Approximate Optimality of Finite Models in Stochastic Control and Decentralized Control

April 22, 2016, Broida 1640

Serdar Yuksel

Queens University, Mathematics and Statistics

Abstract

For stochastic control problems with uncountable state and action spaces, the computation of optimal policies is known to be prohibitively hard. In this talk, we will present conditions under which finite models obtained through quantization of the state and action sets can be used to construct approximately optimal policies. Under further conditions, we obtain explicit rates of convergence to the optimal cost of the original problem as the quantization rate increases.

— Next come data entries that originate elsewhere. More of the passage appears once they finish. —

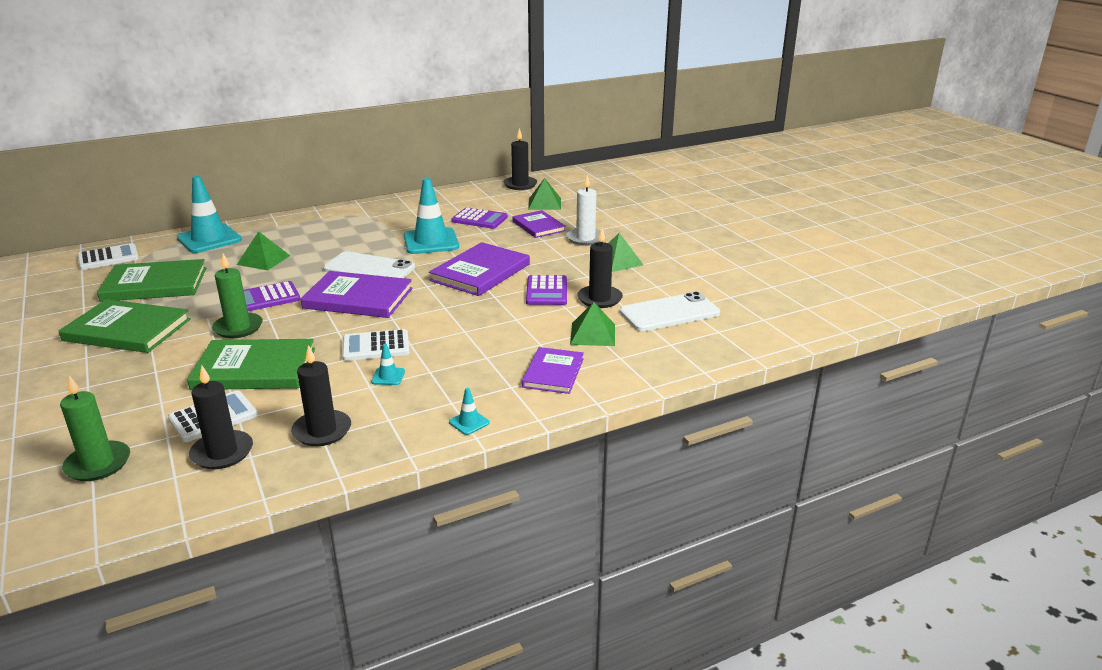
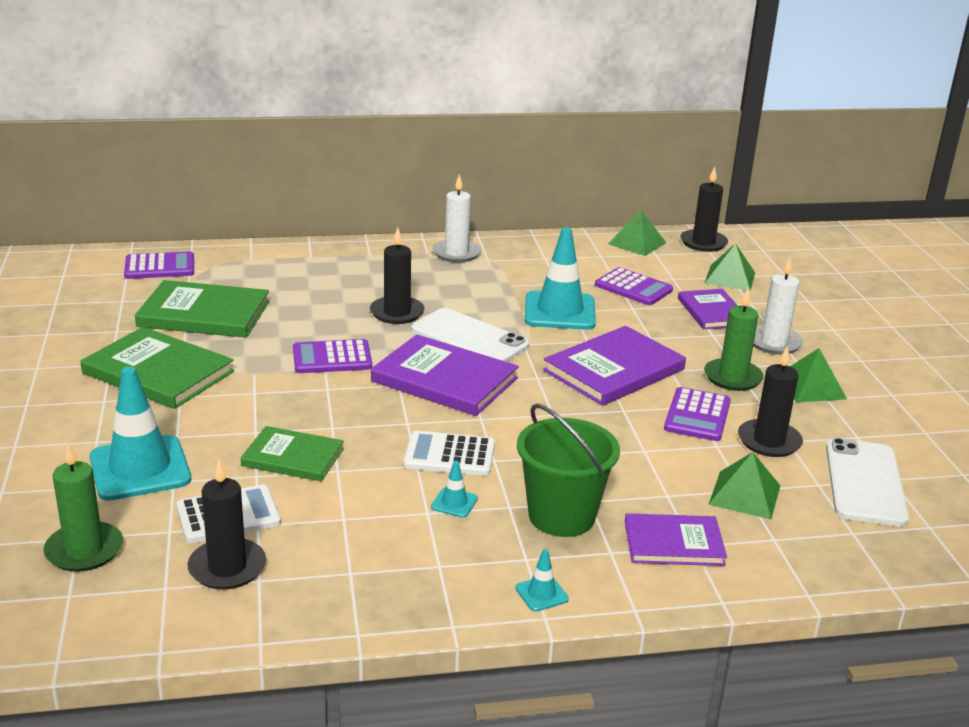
camera: 15 degrees right, 0 degrees up
white calculator [78,243,139,270] -> purple calculator [124,251,194,279]
turquoise traffic cone [177,176,242,253] -> turquoise traffic cone moved to [89,367,191,501]
green book [187,339,315,390] -> green book [241,426,344,482], size x0.63
green candle [212,254,263,338] -> green candle moved to [704,288,764,391]
green pyramid [237,231,290,270] -> green pyramid moved to [608,210,666,256]
black candle [291,345,351,446] -> black candle moved to [370,228,425,324]
purple book [522,347,584,394] -> purple book turned 60 degrees clockwise [625,513,727,566]
white phone [620,292,720,331] -> white phone turned 75 degrees counterclockwise [826,438,909,526]
none -> white candle [432,174,481,263]
none -> green bucket [517,404,620,537]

We study various conditions on the controlled system models such as weak continuity, strong continuity and continuity in total variation, and the state and action spaces. Using information theoretic arguments, we show that the convergence rates are order-optimal for a large class of problems. We then extend our analysis to decentralized stochastic control problems, also known as team problems, which are increasingly important in the context of networked control systems. We present new existence results for optimal policies, and building on these we show that for a large class of sequential dynamic team problems one can construct a sequence of finite models obtained through the quantization of measurement and action spaces whose solutions constructively converge to the optimal cost. The celebrated counterexample of Witsenhausen is an important special case that will be discussed in detail. (Joint work with Naci Saldi and Tamas Linder).

Speaker's Bio

Serdar Yuksel received his B.Sc. degree in Electrical and Electronics Engineering from Bilkent University in 2001; M.S. and Ph.D. degrees in Electrical and Computer Engineering from the University of Illinois at Urbana-Champaign in 2003 and 2006. He was a post-doctoral researcher at Yale University before joining Queen’s University as an Assistant Professor of Mathematics and Engineering in the Department of Mathematics and Statistics, where he is now an Associate Professor. He has held visiting positions at KTH Royal Institute of Technology, Sweden and Bilkent University, Turkey; and has been awarded the 2013 CAIMS/PIMS Early Career Award in Applied Mathematics. He is an associate editor for the IEEE Transactions on Automatic Control. His research interests are on control theory, information theory and probability.